| Instructions to follow |
Type out all the records again exactly.

| Supplied information |

----------

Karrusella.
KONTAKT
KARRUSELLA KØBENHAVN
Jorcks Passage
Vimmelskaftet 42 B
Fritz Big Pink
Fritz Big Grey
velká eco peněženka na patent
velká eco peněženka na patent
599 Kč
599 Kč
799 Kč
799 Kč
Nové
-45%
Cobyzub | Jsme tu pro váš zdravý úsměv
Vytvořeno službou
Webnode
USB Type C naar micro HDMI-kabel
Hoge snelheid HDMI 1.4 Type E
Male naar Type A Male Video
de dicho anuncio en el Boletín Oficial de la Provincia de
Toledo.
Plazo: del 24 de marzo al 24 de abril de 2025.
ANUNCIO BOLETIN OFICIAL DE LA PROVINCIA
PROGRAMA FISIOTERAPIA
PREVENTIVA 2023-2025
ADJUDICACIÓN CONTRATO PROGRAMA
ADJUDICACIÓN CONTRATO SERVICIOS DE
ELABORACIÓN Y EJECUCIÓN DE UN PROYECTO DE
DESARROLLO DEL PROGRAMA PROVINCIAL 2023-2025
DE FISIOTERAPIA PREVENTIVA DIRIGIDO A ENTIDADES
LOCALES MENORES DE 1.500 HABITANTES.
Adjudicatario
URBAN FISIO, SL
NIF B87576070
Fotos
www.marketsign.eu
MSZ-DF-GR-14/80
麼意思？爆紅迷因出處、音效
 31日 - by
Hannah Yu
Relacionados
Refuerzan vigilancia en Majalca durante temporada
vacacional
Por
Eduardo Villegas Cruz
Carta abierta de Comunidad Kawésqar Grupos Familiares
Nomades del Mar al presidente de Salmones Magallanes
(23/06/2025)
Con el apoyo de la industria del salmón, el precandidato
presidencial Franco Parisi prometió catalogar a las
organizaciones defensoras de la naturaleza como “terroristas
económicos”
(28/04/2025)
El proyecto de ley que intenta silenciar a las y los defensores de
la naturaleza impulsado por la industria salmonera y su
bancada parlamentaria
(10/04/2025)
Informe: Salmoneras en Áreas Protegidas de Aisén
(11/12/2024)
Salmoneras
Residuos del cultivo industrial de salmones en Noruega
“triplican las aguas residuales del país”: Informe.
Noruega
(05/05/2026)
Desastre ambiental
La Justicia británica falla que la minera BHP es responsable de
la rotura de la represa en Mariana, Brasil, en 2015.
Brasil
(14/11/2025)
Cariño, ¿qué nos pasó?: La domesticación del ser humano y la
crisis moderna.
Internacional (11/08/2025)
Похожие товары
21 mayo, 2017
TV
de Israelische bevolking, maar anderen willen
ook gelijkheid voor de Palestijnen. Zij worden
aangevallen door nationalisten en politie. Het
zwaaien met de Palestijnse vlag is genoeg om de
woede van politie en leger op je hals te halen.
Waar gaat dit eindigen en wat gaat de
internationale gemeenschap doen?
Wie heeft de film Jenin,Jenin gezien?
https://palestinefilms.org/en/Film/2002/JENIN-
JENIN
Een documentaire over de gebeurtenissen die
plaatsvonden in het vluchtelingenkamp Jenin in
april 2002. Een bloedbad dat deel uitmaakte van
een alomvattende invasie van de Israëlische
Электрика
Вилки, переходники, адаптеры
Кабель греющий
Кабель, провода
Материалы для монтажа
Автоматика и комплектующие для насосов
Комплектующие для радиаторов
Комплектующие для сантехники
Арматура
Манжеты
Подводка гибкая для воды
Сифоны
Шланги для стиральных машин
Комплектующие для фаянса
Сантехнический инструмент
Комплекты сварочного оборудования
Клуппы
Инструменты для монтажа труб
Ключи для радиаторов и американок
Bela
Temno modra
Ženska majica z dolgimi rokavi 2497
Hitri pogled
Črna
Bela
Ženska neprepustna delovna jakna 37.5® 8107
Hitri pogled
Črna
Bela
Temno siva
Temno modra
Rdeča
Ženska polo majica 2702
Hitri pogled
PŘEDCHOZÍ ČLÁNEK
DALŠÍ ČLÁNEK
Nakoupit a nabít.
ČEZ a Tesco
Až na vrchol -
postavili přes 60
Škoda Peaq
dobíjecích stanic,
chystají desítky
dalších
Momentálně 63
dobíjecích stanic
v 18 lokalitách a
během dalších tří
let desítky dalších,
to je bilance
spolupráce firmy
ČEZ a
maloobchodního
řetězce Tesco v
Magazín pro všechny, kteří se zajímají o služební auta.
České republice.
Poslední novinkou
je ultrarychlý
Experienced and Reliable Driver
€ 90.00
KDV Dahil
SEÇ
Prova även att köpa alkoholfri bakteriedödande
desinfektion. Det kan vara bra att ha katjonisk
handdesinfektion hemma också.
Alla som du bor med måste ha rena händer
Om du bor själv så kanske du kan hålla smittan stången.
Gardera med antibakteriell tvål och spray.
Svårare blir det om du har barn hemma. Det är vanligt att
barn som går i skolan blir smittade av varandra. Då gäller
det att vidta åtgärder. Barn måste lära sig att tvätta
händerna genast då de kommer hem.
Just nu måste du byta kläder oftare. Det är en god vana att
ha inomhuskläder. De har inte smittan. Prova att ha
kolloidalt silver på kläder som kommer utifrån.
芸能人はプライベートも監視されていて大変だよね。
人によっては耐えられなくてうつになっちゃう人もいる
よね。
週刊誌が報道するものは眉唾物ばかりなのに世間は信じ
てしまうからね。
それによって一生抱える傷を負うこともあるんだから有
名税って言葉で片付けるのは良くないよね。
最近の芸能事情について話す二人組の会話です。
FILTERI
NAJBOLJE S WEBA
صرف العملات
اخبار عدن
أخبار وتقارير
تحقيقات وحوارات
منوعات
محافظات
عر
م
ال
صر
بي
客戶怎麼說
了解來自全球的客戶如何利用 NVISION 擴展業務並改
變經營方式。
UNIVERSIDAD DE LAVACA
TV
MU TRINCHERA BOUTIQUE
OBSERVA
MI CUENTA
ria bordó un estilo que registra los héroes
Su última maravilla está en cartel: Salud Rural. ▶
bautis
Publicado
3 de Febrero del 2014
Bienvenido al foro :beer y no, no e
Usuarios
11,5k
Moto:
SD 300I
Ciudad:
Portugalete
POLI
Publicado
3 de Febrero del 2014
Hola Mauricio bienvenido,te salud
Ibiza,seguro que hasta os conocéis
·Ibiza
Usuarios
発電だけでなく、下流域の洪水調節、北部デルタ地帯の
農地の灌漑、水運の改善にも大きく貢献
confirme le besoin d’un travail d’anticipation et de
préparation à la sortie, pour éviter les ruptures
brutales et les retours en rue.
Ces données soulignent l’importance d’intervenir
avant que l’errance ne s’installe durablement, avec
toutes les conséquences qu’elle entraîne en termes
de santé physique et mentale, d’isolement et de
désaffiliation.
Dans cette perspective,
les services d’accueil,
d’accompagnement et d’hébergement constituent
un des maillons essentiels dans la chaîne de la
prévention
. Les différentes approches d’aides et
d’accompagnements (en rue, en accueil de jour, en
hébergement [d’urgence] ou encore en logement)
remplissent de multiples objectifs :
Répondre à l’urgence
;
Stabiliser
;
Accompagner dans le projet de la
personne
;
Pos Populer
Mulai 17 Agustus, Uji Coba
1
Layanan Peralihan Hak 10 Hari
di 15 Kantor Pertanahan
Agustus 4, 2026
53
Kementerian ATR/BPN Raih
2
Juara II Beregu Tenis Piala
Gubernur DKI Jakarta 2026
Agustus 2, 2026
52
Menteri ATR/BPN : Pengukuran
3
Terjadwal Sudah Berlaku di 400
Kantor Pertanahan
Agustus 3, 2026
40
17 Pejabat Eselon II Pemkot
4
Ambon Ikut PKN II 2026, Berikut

----------

| Task solution |
Karrusella.
KONTAKT
KARRUSELLA KØBENHAVN
Jorcks Passage
Vimmelskaftet 42 B
Fritz Big Pink
Fritz Big Grey
velká eco peněženka na patent
velká eco peněženka na patent
599 Kč
599 Kč
799 Kč
799 Kč
Nové
-45%
Cobyzub | Jsme tu pro váš zdravý úsměv
Vytvořeno službou
Webnode
USB Type C naar micro HDMI-kabel
Hoge snelheid HDMI 1.4 Type E
Male naar Type A Male Video
de dicho anuncio en el Boletín Oficial de la Provincia de
Toledo.
Plazo: del 24 de marzo al 24 de abril de 2025.
ANUNCIO BOLETIN OFICIAL DE LA PROVINCIA
PROGRAMA FISIOTERAPIA
PREVENTIVA 2023-2025
ADJUDICACIÓN CONTRATO PROGRAMA
ADJUDICACIÓN CONTRATO SERVICIOS DE
ELABORACIÓN Y EJECUCIÓN DE UN PROYECTO DE
DESARROLLO DEL PROGRAMA PROVINCIAL 2023-2025
DE FISIOTERAPIA PREVENTIVA DIRIGIDO A ENTIDADES
LOCALES MENORES DE 1.500 HABITANTES.
Adjudicatario
URBAN FISIO, SL
NIF B87576070
Fotos
www.marketsign.eu
MSZ-DF-GR-14/80
麼意思？爆紅迷因出處、音效
 31日 - by
Hannah Yu
Relacionados
Refuerzan vigilancia en Majalca durante temporada
vacacional
Por
Eduardo Villegas Cruz
Carta abierta de Comunidad Kawésqar Grupos Familiares
Nomades del Mar al presidente de Salmones Magallanes
(23/06/2025)
Con el apoyo de la industria del salmón, el precandidato
presidencial Franco Parisi prometió catalogar a las
organizaciones defensoras de la naturaleza como “terroristas
económicos”
(28/04/2025)
El proyecto de ley que intenta silenciar a las y los defensores de
la naturaleza impulsado por la industria salmonera y su
bancada parlamentaria
(10/04/2025)
Informe: Salmoneras en Áreas Protegidas de Aisén
(11/12/2024)
Salmoneras
Residuos del cultivo industrial de salmones en Noruega
“triplican las aguas residuales del país”: Informe.
Noruega
(05/05/2026)
Desastre ambiental
La Justicia británica falla que la minera BHP es responsable de
la rotura de la represa en Mariana, Brasil, en 2015.
Brasil
(14/11/2025)
Cariño, ¿qué nos pasó?: La domesticación del ser humano y la
crisis moderna.
Internacional (11/08/2025)
Похожие товары
21 mayo, 2017
TV
de Israelische bevolking, maar anderen willen
ook gelijkheid voor de Palestijnen. Zij worden
aangevallen door nationalisten en politie. Het
zwaaien met de Palestijnse vlag is genoeg om de
woede van politie en leger op je hals te halen.
Waar gaat dit eindigen en wat gaat de
internationale gemeenschap doen?
Wie heeft de film Jenin,Jenin gezien?
https://palestinefilms.org/en/Film/2002/JENIN-
JENIN
Een documentaire over de gebeurtenissen die
plaatsvonden in het vluchtelingenkamp Jenin in
april 2002. Een bloedbad dat deel uitmaakte van
een alomvattende invasie van de Israëlische
Электрика
Вилки, переходники, адаптеры
Кабель греющий
Кабель, провода
Материалы для монтажа
Автоматика и комплектующие для насосов
Комплектующие для радиаторов
Комплектующие для сантехники
Арматура
Манжеты
Подводка гибкая для воды
Сифоны
Шланги для стиральных машин
Комплектующие для фаянса
Сантехнический инструмент
Комплекты сварочного оборудования
Клуппы
Инструменты для монтажа труб
Ключи для радиаторов и американок
Bela
Temno modra
Ženska majica z dolgimi rokavi 2497
Hitri pogled
Črna
Bela
Ženska neprepustna delovna jakna 37.5® 8107
Hitri pogled
Črna
Bela
Temno siva
Temno modra
Rdeča
Ženska polo majica 2702
Hitri pogled
PŘEDCHOZÍ ČLÁNEK
DALŠÍ ČLÁNEK
Nakoupit a nabít.
ČEZ a Tesco
Až na vrchol -
postavili přes 60
Škoda Peaq
dobíjecích stanic,
chystají desítky
dalších
Momentálně 63
dobíjecích stanic
v 18 lokalitách a
během dalších tří
let desítky dalších,
to je bilance
spolupráce firmy
ČEZ a
maloobchodního
řetězce Tesco v
Magazín pro všechny, kteří se zajímají o služební auta.
České republice.
Poslední novinkou
je ultrarychlý
Experienced and Reliable Driver
€ 90.00
KDV Dahil
SEÇ
Prova även att köpa alkoholfri bakteriedödande
desinfektion. Det kan vara bra att ha katjonisk
handdesinfektion hemma också.
Alla som du bor med måste ha rena händer
Om du bor själv så kanske du kan hålla smittan stången.
Gardera med antibakteriell tvål och spray.
Svårare blir det om du har barn hemma. Det är vanligt att
barn som går i skolan blir smittade av varandra. Då gäller
det att vidta åtgärder. Barn måste lära sig att tvätta
händerna genast då de kommer hem.
Just nu måste du byta kläder oftare. Det är en god vana att
ha inomhuskläder. De har inte smittan. Prova att ha
kolloidalt silver på kläder som kommer utifrån.
芸能人はプライベートも監視されていて大変だよね。
人によっては耐えられなくてうつになっちゃう人もいる
よね。
週刊誌が報道するものは眉唾物ばかりなのに世間は信じ
てしまうからね。
それによって一生抱える傷を負うこともあるんだから有
名税って言葉で片付けるのは良くないよね。
最近の芸能事情について話す二人組の会話です。
FILTERI
NAJBOLJE S WEBA
صرف العملات
اخبار عدن
أخبار وتقارير
تحقيقات وحوارات
منوعات
محافظات
عر
م
ال
صر
بي
客戶怎麼說
了解來自全球的客戶如何利用 NVISION 擴展業務並改
變經營方式。
UNIVERSIDAD DE LAVACA
TV
MU TRINCHERA BOUTIQUE
OBSERVA
MI CUENTA
ria bordó un estilo que registra los héroes
Su última maravilla está en cartel: Salud Rural. ▶
bautis
Publicado
3 de Febrero del 2014
Bienvenido al foro :beer y no, no e
Usuarios
11,5k
Moto:
SD 300I
Ciudad:
Portugalete
POLI
Publicado
3 de Febrero del 2014
Hola Mauricio bienvenido,te salud
Ibiza,seguro que hasta os conocéis
·Ibiza
Usuarios
発電だけでなく、下流域の洪水調節、北部デルタ地帯の
農地の灌漑、水運の改善にも大きく貢献
confirme le besoin d’un travail d’anticipation et de
préparation à la sortie, pour éviter les ruptures
brutales et les retours en rue.
Ces données soulignent l’importance d’intervenir
avant que l’errance ne s’installe durablement, avec
toutes les conséquences qu’elle entraîne en termes
de santé physique et mentale, d’isolement et de
désaffiliation.
Dans cette perspective,
les services d’accueil,
d’accompagnement et d’hébergement constituent
un des maillons essentiels dans la chaîne de la
prévention
. Les différentes approches d’aides et
d’accompagnements (en rue, en accueil de jour, en
hébergement [d’urgence] ou encore en logement)
remplissent de multiples objectifs :
Répondre à l’urgence
;
Stabiliser
;
Accompagner dans le projet de la
personne
;
Pos Populer
Mulai 17 Agustus, Uji Coba
1
Layanan Peralihan Hak 10 Hari
di 15 Kantor Pertanahan
Agustus 4, 2026
53
Kementerian ATR/BPN Raih
2
Juara II Beregu Tenis Piala
Gubernur DKI Jakarta 2026
Agustus 2, 2026
52
Menteri ATR/BPN : Pengukuran
3
Terjadwal Sudah Berlaku di 400
Kantor Pertanahan
Agustus 3, 2026
40
17 Pejabat Eselon II Pemkot
4
Ambon Ikut PKN II 2026, Berikut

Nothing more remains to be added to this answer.